§ **Source passage**:
* * * * * * * * *

Saturday, 22 April 2017

Ann Coulter to Speak at UC Berkely

Former Clinton secretary of Labor and current professor of public policy at UC Berkeley Robert Reich has spoken well of Berkeley's decision to reschedule rather than prevent entirely a speaking engagement by conservative commentator Ann Coulter.  Reich's words on his Facebook page were eloquent:
Free speech is the central idea of a university. If unpopular views can't be expressed at a university, university education is severely compromised, and the First Amendment is reduced to a popularity contest. 
Speech should not be blocked because it's offensive, provocative, or even hateful. The essence of education is provocation. Students should be able to directly hear and question someone who utters offensive or hateful things so they can understand why such statements are brainless and vacuous, and also gain a deeper appreciation for openness and tolerance.

* * * * * * * * *

§ **Information provided**:
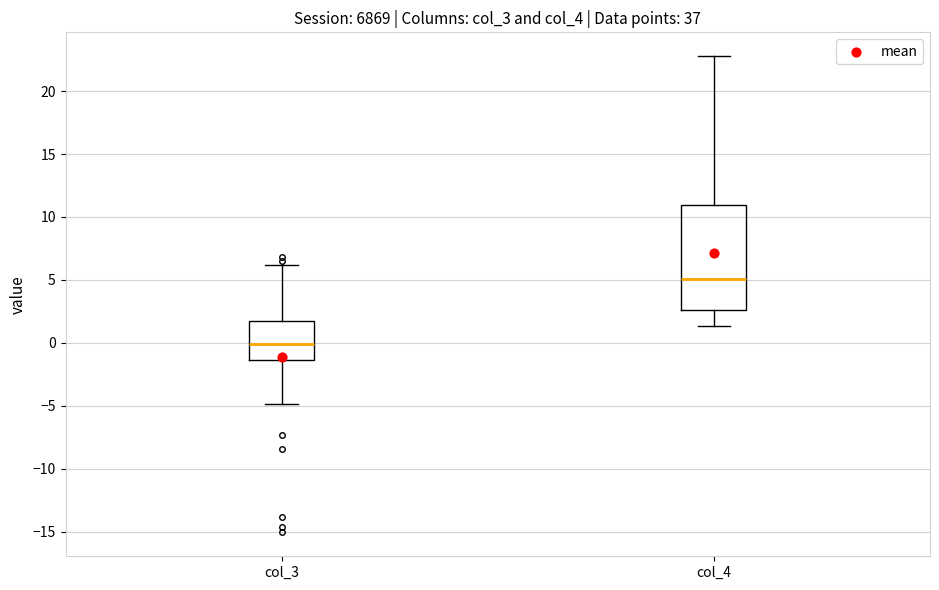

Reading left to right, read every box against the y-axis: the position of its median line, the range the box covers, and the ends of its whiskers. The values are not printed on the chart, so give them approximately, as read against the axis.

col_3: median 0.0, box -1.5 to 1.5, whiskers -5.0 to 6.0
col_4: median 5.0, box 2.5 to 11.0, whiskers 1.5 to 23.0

* * * * * * * * *

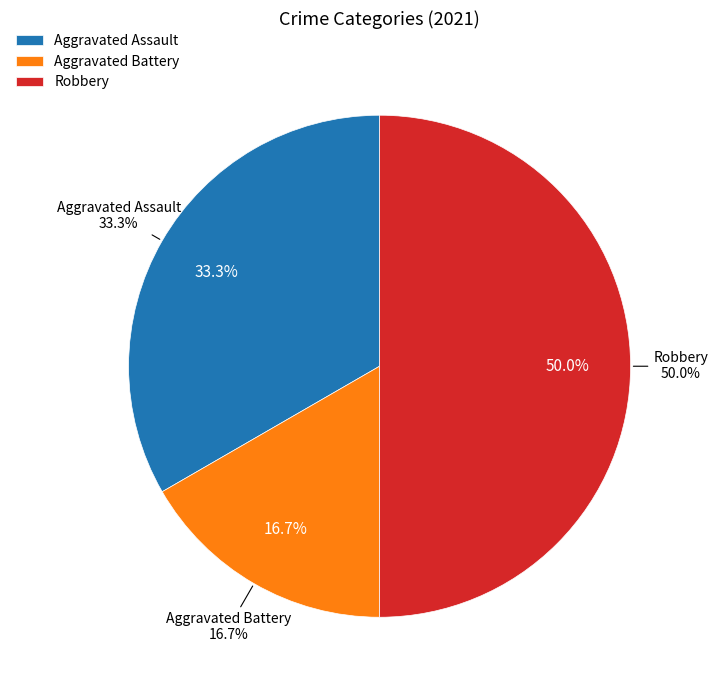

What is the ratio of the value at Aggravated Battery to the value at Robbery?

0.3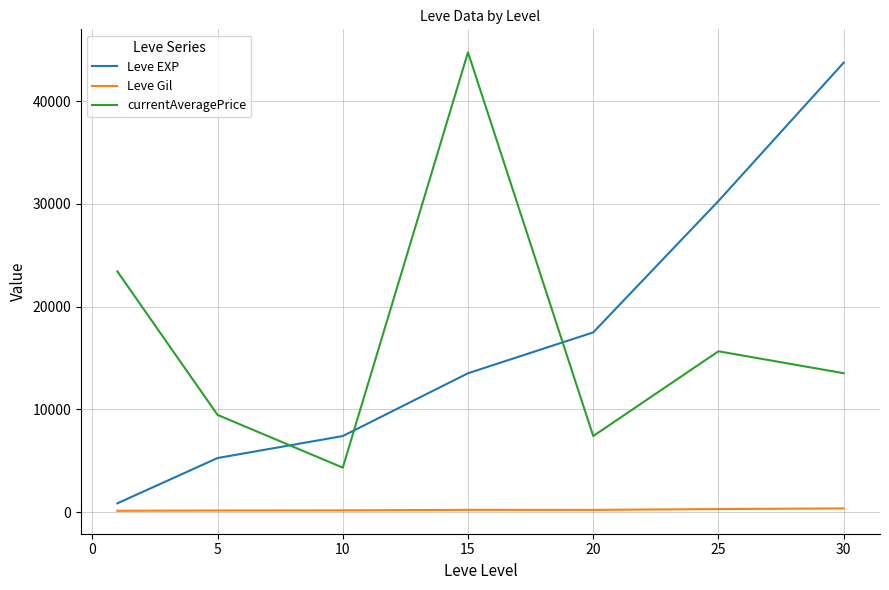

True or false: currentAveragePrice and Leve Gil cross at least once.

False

* * * * * * * * *

§ **Tasks for this exercise**:
A: Please list the qualities that, according to the post about Ann Coulter's Berkeley talk, should not be reasons for blocking speech.
B: In the post about Ann Coulter's Berkeley talk, where did Robert Reich share his comments?

§ **Outputs in order**:
A:
- Offensive
- Provocative
- Hateful

B: On his Facebook page.